Task instructions
Below is a set of records, and all of them should be retyped exactly, minus the pictures.

Given data
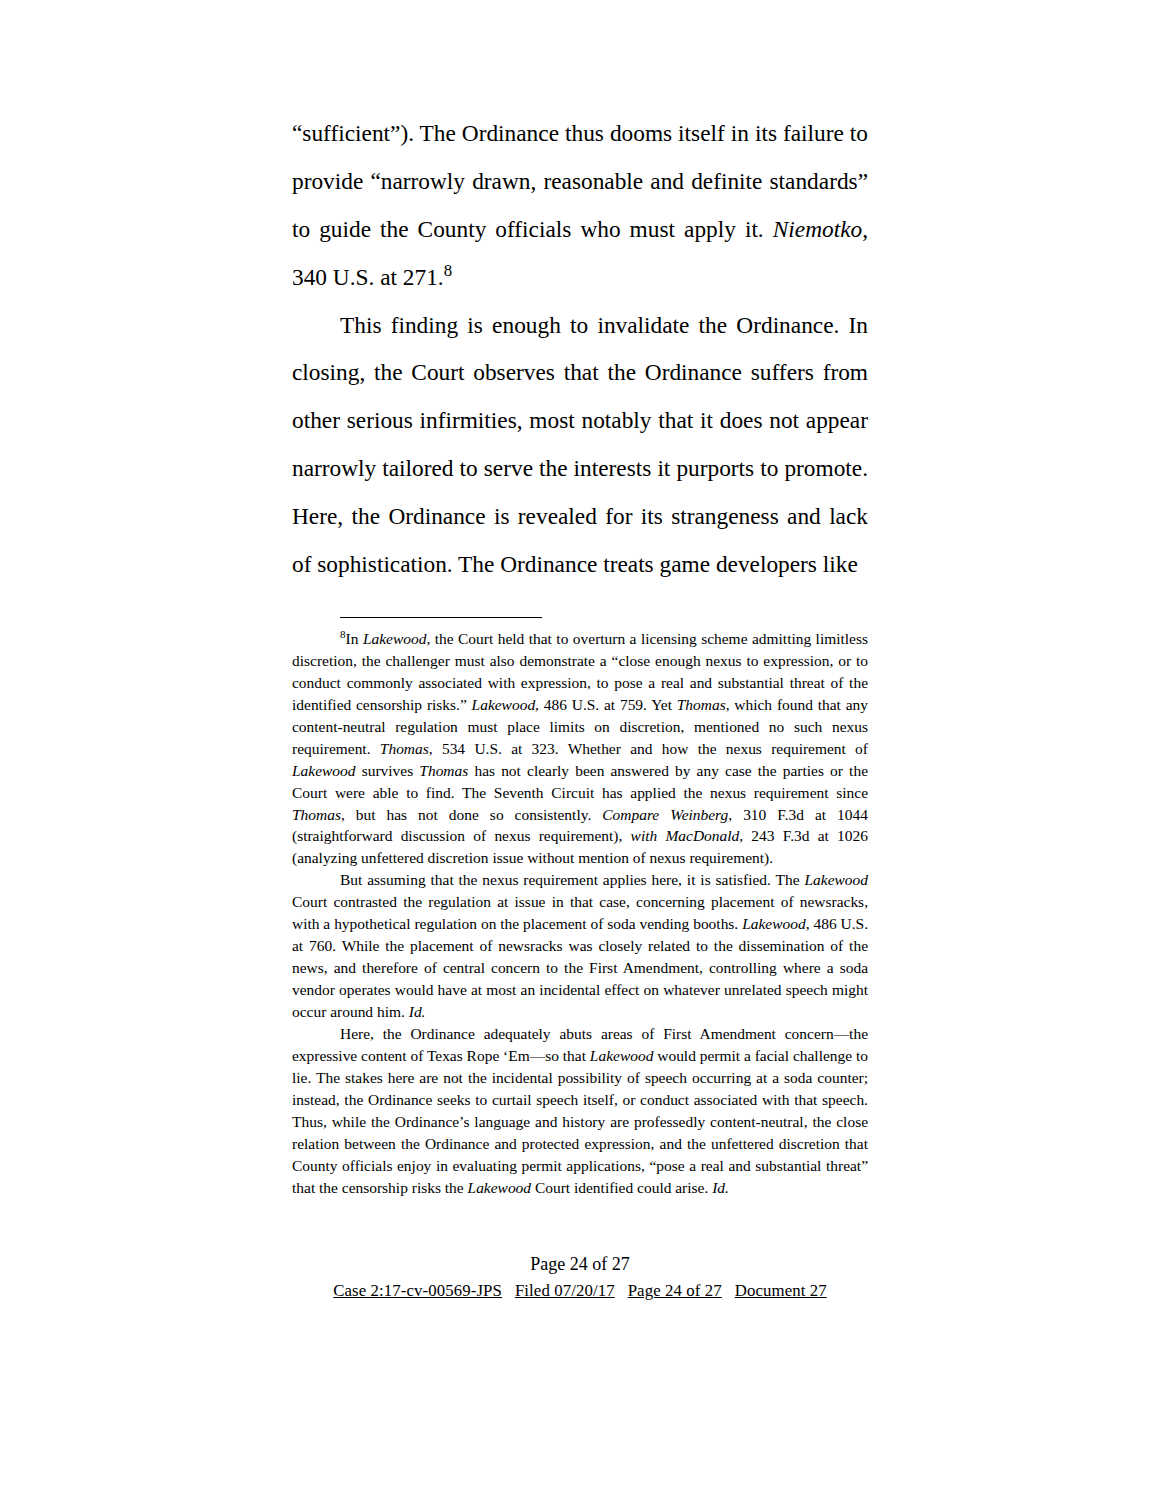“sufficient”). The Ordinance thus dooms itself in its failure to provide “narrowly drawn, reasonable and definite standards” to guide the County officials who must apply it. Niemotko, 340 U.S. at 271.8
This finding is enough to invalidate the Ordinance. In closing, the Court observes that the Ordinance suffers from other serious infirmities, most notably that it does not appear narrowly tailored to serve the interests it purports to promote. Here, the Ordinance is revealed for its strangeness and lack of sophistication. The Ordinance treats game developers like
8In Lakewood, the Court held that to overturn a licensing scheme admitting limitless discretion, the challenger must also demonstrate a “close enough nexus to expression, or to conduct commonly associated with expression, to pose a real and substantial threat of the identified censorship risks.” Lakewood, 486 U.S. at 759. Yet Thomas, which found that any content-neutral regulation must place limits on discretion, mentioned no such nexus requirement. Thomas, 534 U.S. at 323. Whether and how the nexus requirement of Lakewood survives Thomas has not clearly been answered by any case the parties or the Court were able to find. The Seventh Circuit has applied the nexus requirement since Thomas, but has not done so consistently. Compare Weinberg, 310 F.3d at 1044 (straightforward discussion of nexus requirement), with MacDonald, 243 F.3d at 1026 (analyzing unfettered discretion issue without mention of nexus requirement).
But assuming that the nexus requirement applies here, it is satisfied. The Lakewood Court contrasted the regulation at issue in that case, concerning placement of newsracks, with a hypothetical regulation on the placement of soda vending booths. Lakewood, 486 U.S. at 760. While the placement of newsracks was closely related to the dissemination of the news, and therefore of central concern to the First Amendment, controlling where a soda vendor operates would have at most an incidental effect on whatever unrelated speech might occur around him. Id.
Here, the Ordinance adequately abuts areas of First Amendment concern—the expressive content of Texas Rope ‘Em—so that Lakewood would permit a facial challenge to lie. The stakes here are not the incidental possibility of speech occurring at a soda counter; instead, the Ordinance seeks to curtail speech itself, or conduct associated with that speech. Thus, while the Ordinance’s language and history are professedly content-neutral, the close relation between the Ordinance and protected expression, and the unfettered discretion that County officials enjoy in evaluating permit applications, “pose a real and substantial threat” that the censorship risks the Lakewood Court identified could arise. Id.
Page 24 of 27
Case 2:17-cv-00569-JPS Filed 07/20/17 Page 24 of 27 Document 27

Answer for the task
“sufficient”). The Ordinance thus dooms itself in its failure to provide “narrowly drawn, reasonable and definite standards” to guide the County officials who must apply it. Niemotko, 340 U.S. at 271.8
This finding is enough to invalidate the Ordinance. In closing, the Court observes that the Ordinance suffers from other serious infirmities, most notably that it does not appear narrowly tailored to serve the interests it purports to promote. Here, the Ordinance is revealed for its strangeness and lack of sophistication. The Ordinance treats game developers like
8In Lakewood, the Court held that to overturn a licensing scheme admitting limitless discretion, the challenger must also demonstrate a “close enough nexus to expression, or to conduct commonly associated with expression, to pose a real and substantial threat of the identified censorship risks.” Lakewood, 486 U.S. at 759. Yet Thomas, which found that any content-neutral regulation must place limits on discretion, mentioned no such nexus requirement. Thomas, 534 U.S. at 323. Whether and how the nexus requirement of Lakewood survives Thomas has not clearly been answered by any case the parties or the Court were able to find. The Seventh Circuit has applied the nexus requirement since Thomas, but has not done so consistently. Compare Weinberg, 310 F.3d at 1044 (straightforward discussion of nexus requirement), with MacDonald, 243 F.3d at 1026 (analyzing unfettered discretion issue without mention of nexus requirement).
But assuming that the nexus requirement applies here, it is satisfied. The Lakewood Court contrasted the regulation at issue in that case, concerning placement of newsracks, with a hypothetical regulation on the placement of soda vending booths. Lakewood, 486 U.S. at 760. While the placement of newsracks was closely related to the dissemination of the news, and therefore of central concern to the First Amendment, controlling where a soda vendor operates would have at most an incidental effect on whatever unrelated speech might occur around him. Id.
Here, the Ordinance adequately abuts areas of First Amendment concern—the expressive content of Texas Rope ‘Em—so that Lakewood would permit a facial challenge to lie. The stakes here are not the incidental possibility of speech occurring at a soda counter; instead, the Ordinance seeks to curtail speech itself, or conduct associated with that speech. Thus, while the Ordinance’s language and history are professedly content-neutral, the close relation between the Ordinance and protected expression, and the unfettered discretion that County officials enjoy in evaluating permit applications, “pose a real and substantial threat” that the censorship risks the Lakewood Court identified could arise. Id.
Page 24 of 27
Case 2:17-cv-00569-JPS Filed 07/20/17 Page 24 of 27 Document 27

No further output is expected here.